**Data to examine:**
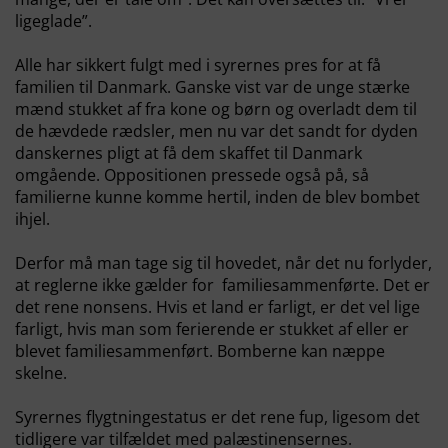
ligeglade”.
Alle har sikkert fulgt med i syrernes pres for at få
familien til Danmark. Ganske vist var de unge stærke
mænd stukket af fra kone og børn og overladt dem til
de hævdede rædsler, men nu var det sandt for dyden
danskernes pligt at få dem skaffet til Danmark
omgående. Oppositionen pressede også på, så
familierne kunne komme hertil, inden de blev bombet
ihjel.
Derfor må man tage sig til hovedet, når det nu forlyder,
at reglerne ikke gælder for familiesammenførte. Det er
det rene nonsens. Hvis et land er farligt, er det vel lige
farligt, hvis man som ferierende er stukket af eller er
blevet familiesammenført. Bomberne kan næppe
skelne.
Syrernes flygtningestatus er det rene fup, ligesom det
tidligere var tilfældet med palæstinensernes.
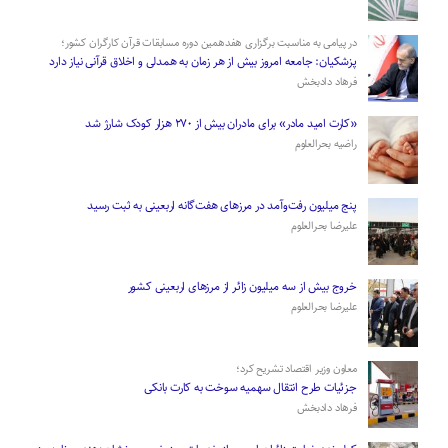
در پیامی به مناسبت برگزاری هفدهمین دوره مسابقات قرآن کارگران کشور؛
پزشکیان: جامعه امروز بیش از هر زمان به همدلی و اخلاق قرآنی نیاز دارد
فرهاد دادبخش
«کارت امید مادر» برای مادران بیش از ۲۷۰ هزار کودک شارژ شد
راضیه بحرالعلوم
پنج میلیون رفت‌وآمد در مرزهای هفت‌گانه اربعینی به ثبت رسید
علیرضا بحرالعلوم
­خروج بیش از سه میلیون زائر از مرز‌های اربعینی کشور
علیرضا بحرالعلوم
معاون وزیر اقتصاد تشریح کرد؛
جزئیات طرح انتقال سهمیه سوخت به کارت بانکی
فرهاد دادبخش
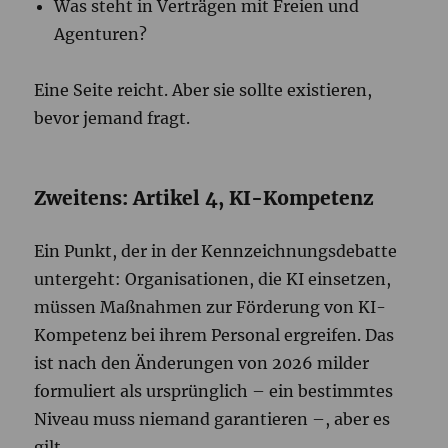
Was steht in Verträgen mit Freien und
Agenturen?
Eine Seite reicht. Aber sie sollte existieren,
bevor jemand fragt.
Zweitens: Artikel 4, KI-Kompetenz
Ein Punkt, der in der Kennzeichnungsdebatte
untergeht: Organisationen, die KI einsetzen,
müssen Maßnahmen zur Förderung von KI-
Kompetenz bei ihrem Personal ergreifen. Das
ist nach den Änderungen von 2026 milder
formuliert als ursprünglich – ein bestimmtes
Niveau muss niemand garantieren –, aber es
gilt.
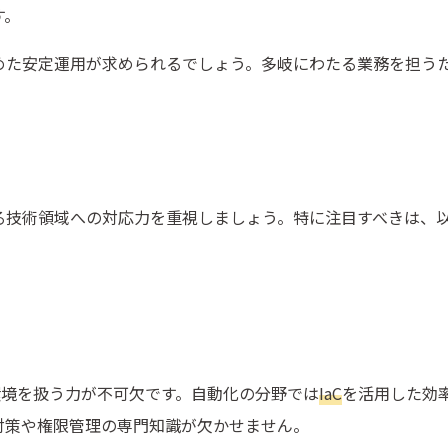
す。
めた安定運用が求められるでしょう。多岐にわたる業務を担う
る技術領域への対応力を重視しましょう。特に注目すべきは、
環境を扱う力が不可欠です。自動化の分野では
IaC
を活用した効
対策や権限管理の専門知識が欠かせません。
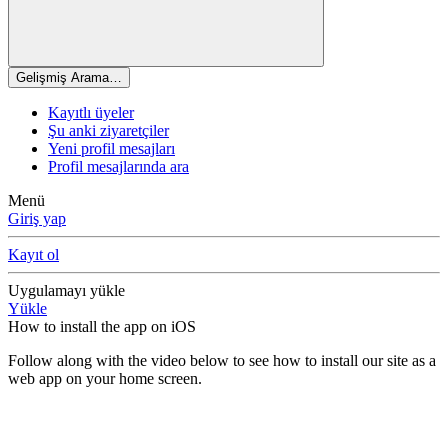
Gelişmiş Arama…
Kayıtlı üyeler
Şu anki ziyaretçiler
Yeni profil mesajları
Profil mesajlarında ara
Menü
Giriş yap
Kayıt ol
Uygulamayı yükle
Yükle
How to install the app on iOS
Follow along with the video below to see how to install our site as a
web app on your home screen.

**What you will do:** Reproduce every line of text in the material above without any changes, and leave the pictures out of your answer.

**The completed task:**
ligeglade”.
Alle har sikkert fulgt med i syrernes pres for at få
familien til Danmark. Ganske vist var de unge stærke
mænd stukket af fra kone og børn og overladt dem til
de hævdede rædsler, men nu var det sandt for dyden
danskernes pligt at få dem skaffet til Danmark
omgående. Oppositionen pressede også på, så
familierne kunne komme hertil, inden de blev bombet
ihjel.
Derfor må man tage sig til hovedet, når det nu forlyder,
at reglerne ikke gælder for familiesammenførte. Det er
det rene nonsens. Hvis et land er farligt, er det vel lige
farligt, hvis man som ferierende er stukket af eller er
blevet familiesammenført. Bomberne kan næppe
skelne.
Syrernes flygtningestatus er det rene fup, ligesom det
tidligere var tilfældet med palæstinensernes.
در پیامی به مناسبت برگزاری هفدهمین دوره مسابقات قرآن کارگران کشور؛
پزشکیان: جامعه امروز بیش از هر زمان به همدلی و اخلاق قرآنی نیاز دارد
فرهاد دادبخش
«کارت امید مادر» برای مادران بیش از ۲۷۰ هزار کودک شارژ شد
راضیه بحرالعلوم
پنج میلیون رفت‌وآمد در مرزهای هفت‌گانه اربعینی به ثبت رسید
علیرضا بحرالعلوم
­خروج بیش از سه میلیون زائر از مرز‌های اربعینی کشور
علیرضا بحرالعلوم
معاون وزیر اقتصاد تشریح کرد؛
جزئیات طرح انتقال سهمیه سوخت به کارت بانکی
فرهاد دادبخش
Was steht in Verträgen mit Freien und
Agenturen?
Eine Seite reicht. Aber sie sollte existieren,
bevor jemand fragt.
Zweitens: Artikel 4, KI-Kompetenz
Ein Punkt, der in der Kennzeichnungsdebatte
untergeht: Organisationen, die KI einsetzen,
müssen Maßnahmen zur Förderung von KI-
Kompetenz bei ihrem Personal ergreifen. Das
ist nach den Änderungen von 2026 milder
formuliert als ursprünglich – ein bestimmtes
Niveau muss niemand garantieren –, aber es
gilt.
す。
めた安定運用が求められるでしょう。多岐にわたる業務を担う
る技術領域への対応力を重視しましょう。特に注目すべきは、
環境を扱う力が不可欠です。自動化の分野では
IaC
を活用した効
対策や権限管理の専門知識が欠かせません。
Gelişmiş Arama…
Kayıtlı üyeler
Şu anki ziyaretçiler
Yeni profil mesajları
Profil mesajlarında ara
Menü
Giriş yap
Kayıt ol
Uygulamayı yükle
Yükle
How to install the app on iOS
Follow along with the video below to see how to install our site as a
web app on your home screen.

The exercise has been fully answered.